Questo è uno dei tanti giorni. Una delle tante domeniche. Una delle tante notti. Questa é una delle tante domeniche passate a studiare, ad approfondire, a cercare, a ricercare, a migliorare. A migliorarsi. A fare. Una delle tante domeniche passate a costruire. A costruire il presente. Progettando un futuro. Una delle tante giornate passate con la testa china sopra il computer. Con il cellulare che impazza. Con le dita che strimpellano sulla tastiera. Con le mail da leggere. Con i whatsapp che riempiono i telefonini. Quelle giornate passate con i pugni che battono sopra i tavoli, con gli scontri, con gli incontri, con i punti di vista, le opinioni. E questa è una delle tante domeniche passate a confrontarsi, a parlare, a cercare soluzioni, una delle tante domeniche prima di partire e incontrare il mondo fuori. Una di quelle tante giornate di quando pranzo in piedi in mezzo alle persone, di quando prendi un caffè al volo, di quando ceni a mezzanotte. Quando torni a casa la sera e stremata lanci le scarpe sul balcone. Una delle tante domeniche passate tra i fogli, i desideri, le carte, le angosce, i sogni, i pezzi e le parole, tra la musica, i caffè, le sigarette, una delle tante notti stremate con gli occhi stanchi, passate a mettere in fila i pezzi per comporre un puzzle. Il più bel puzzle del mondo. E allora c’è una cosa che ho imparato in questi mesi. Una cosa che nella mia vita ho sempre fatto fatica a mettere in pratica. Il restare. Il rimanere. Con il mio lavoro poi, quando finisci una cosa e sei già su quella dopo, quando sai le cose prima che accadano, quando succede qualcosa e non fai in tempo a correre che succede già quella dopo, e quando stai per finire un progetto e pensi già a quello successivo.

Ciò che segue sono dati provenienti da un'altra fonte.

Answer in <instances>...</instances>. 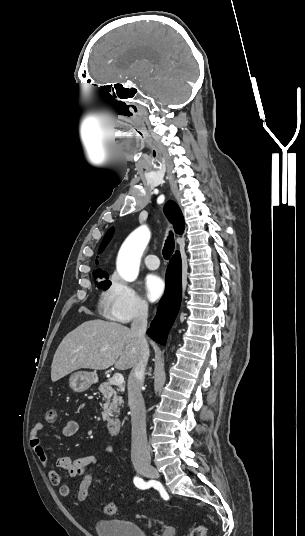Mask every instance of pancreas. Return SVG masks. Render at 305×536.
I'll return each mask as SVG.
<instances>
[{"label": "pancreas", "instance_id": "pancreas-1", "mask_svg": "<svg viewBox=\"0 0 305 536\" xmlns=\"http://www.w3.org/2000/svg\"><path fill=\"white\" fill-rule=\"evenodd\" d=\"M112 386H115V384H112V380H107V382H103V384H100L98 390L102 392L103 400L105 404H103V412L102 416L104 420H109V416H113V414H116L115 418H118L119 414V406L123 404L122 396H118L119 392H124V388L121 384V386H118V388H112Z\"/></svg>", "mask_w": 305, "mask_h": 536}]
</instances>
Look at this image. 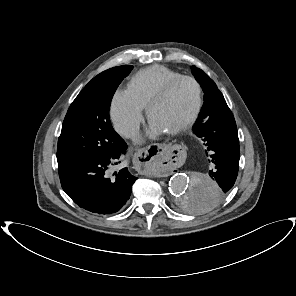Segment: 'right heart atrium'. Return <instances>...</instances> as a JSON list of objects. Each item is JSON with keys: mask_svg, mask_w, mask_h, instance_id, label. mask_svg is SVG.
Returning <instances> with one entry per match:
<instances>
[{"mask_svg": "<svg viewBox=\"0 0 296 296\" xmlns=\"http://www.w3.org/2000/svg\"><path fill=\"white\" fill-rule=\"evenodd\" d=\"M110 117L116 130L130 138L137 133L143 121V107L127 90H117L111 99Z\"/></svg>", "mask_w": 296, "mask_h": 296, "instance_id": "right-heart-atrium-1", "label": "right heart atrium"}]
</instances>
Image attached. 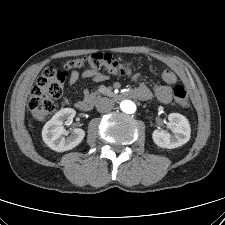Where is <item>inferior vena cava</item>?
Here are the masks:
<instances>
[{"mask_svg":"<svg viewBox=\"0 0 225 225\" xmlns=\"http://www.w3.org/2000/svg\"><path fill=\"white\" fill-rule=\"evenodd\" d=\"M114 107V102L106 97L99 98L96 103V109L99 112H108Z\"/></svg>","mask_w":225,"mask_h":225,"instance_id":"inferior-vena-cava-1","label":"inferior vena cava"}]
</instances>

Con il mio lavoro che a volte ti porta a stare e a passare da una stella cadente a un’altra, portandoti dietro pesi gioie dolori degli altri, ansie desideri paure e preoccupazioni ma anche soddisfazioni, energie, forze, carichi di energia pura.
E allora c’è una cosa dicevo che sto imparando. Ed è un verbo. Uno di quelli che finisce in Ire. Uno di quelli snob che se ne stanno chiusi in un angolo di un libro ormai stanco. Di quelli quando arrivi a fine anno e per gli ultimi argomenti non c’è mai tempo.
E allora alle elementari amavo, ma avevo soggezione dei verbi in ire. Sentire. Udire. Venire. Soffrire. Li vedevo distanti. Freddi. Nobili. Ricchi. Con questa i magra secca allampanata. L’unico verbo che mi piaceva e che appena lo sentivo mi immaginavo un aereo con le alette blu in volo era partire.
E poi odiavo verbi in ere. Cadere. Rimanere. Contenere. Soggiacere. E mi creavano ansia quelli in are. Amare. Stare. Fissare. Programmare. E quindi dicevo c’è un verbo che non avevo mai considerato ed è costruire. Costruire. Erigere qualcosa. Cercare di tracciare il solco della vita. Una parola che non avevo mai preso in considerazione.
E allora in questi giorni sto imparando che nella vita si può costruire.
E che i sogni se vuoi prendono forma.